Beyond the Rescue: Saving a Life Means Preserving a Story

Marta Soszynska/MSF

Four months since the Dignity I search and rescue ship sailed from Barcelona to Sicily and then into a search and rescue zone 30 miles of the Libyan coast, the Doctors Without Borders/Médecins Sans Frontières (MSF) team onboard have saved more than 5,000 people from dying in the Mediterranean Sea.

Every week, more people set off on the dangerous sea journey from Africa to Europe. All together the three MSF vessels—the Dignity I, the Bourbon Argos and MY Phoenix—have assisted more than 17,000 people.

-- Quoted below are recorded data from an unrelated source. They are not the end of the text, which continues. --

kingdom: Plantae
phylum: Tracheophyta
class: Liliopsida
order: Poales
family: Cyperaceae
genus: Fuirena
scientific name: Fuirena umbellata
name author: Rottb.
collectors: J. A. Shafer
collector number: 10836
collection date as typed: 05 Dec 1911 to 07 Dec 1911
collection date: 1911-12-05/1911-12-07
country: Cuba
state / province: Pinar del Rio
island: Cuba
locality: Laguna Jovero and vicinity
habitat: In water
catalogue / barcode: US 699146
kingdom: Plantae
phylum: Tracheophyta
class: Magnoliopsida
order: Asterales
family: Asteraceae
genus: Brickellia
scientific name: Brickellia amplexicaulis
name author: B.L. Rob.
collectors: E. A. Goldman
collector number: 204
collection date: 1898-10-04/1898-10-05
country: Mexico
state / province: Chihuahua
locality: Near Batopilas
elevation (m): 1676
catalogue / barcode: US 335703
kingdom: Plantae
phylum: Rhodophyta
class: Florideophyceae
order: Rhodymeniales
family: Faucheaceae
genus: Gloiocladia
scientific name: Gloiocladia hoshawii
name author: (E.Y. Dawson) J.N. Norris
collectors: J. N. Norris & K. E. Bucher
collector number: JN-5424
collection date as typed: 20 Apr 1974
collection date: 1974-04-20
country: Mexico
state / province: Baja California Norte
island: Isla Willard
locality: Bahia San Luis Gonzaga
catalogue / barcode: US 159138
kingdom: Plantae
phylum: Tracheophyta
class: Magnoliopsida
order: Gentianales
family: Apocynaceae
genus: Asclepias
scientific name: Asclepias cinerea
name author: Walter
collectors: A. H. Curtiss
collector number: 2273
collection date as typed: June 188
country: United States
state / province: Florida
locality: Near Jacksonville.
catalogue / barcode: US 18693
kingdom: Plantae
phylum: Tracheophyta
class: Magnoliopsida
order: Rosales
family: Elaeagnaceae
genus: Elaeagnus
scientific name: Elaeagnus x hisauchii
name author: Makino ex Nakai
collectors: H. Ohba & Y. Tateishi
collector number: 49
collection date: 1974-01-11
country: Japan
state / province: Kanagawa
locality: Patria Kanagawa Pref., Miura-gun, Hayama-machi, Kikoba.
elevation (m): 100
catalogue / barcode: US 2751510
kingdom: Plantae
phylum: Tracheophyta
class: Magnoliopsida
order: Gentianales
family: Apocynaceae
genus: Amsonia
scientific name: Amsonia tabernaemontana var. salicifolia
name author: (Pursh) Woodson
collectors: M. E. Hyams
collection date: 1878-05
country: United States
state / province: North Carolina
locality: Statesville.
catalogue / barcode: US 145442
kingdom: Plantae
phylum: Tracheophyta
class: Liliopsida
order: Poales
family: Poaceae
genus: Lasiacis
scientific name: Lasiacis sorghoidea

Yet these numbers don’t explain what can push a person to make such a journey. The MSF team on board of Dignity I has been collecting stories and testimonies of those rescued in an attempt to see what lies beyond the numbers. 

This is what Laura Pasquero, an MSF humanitarian officer who has interviewed more than 100 people so far, says: "Through the people we talk to, we rescue the stories of their friends and family members who often don’t make it, for they die in the desert, or at sea, or in one of Libya’s prisons. When we talk to people about the boat trip on the sea to Europe, two things come out constantly from all the stories: that the boat trip was their only option to save their life, and that on the boat they were almost sure they were going to die. It looks like a contradiction. But it’s their reality."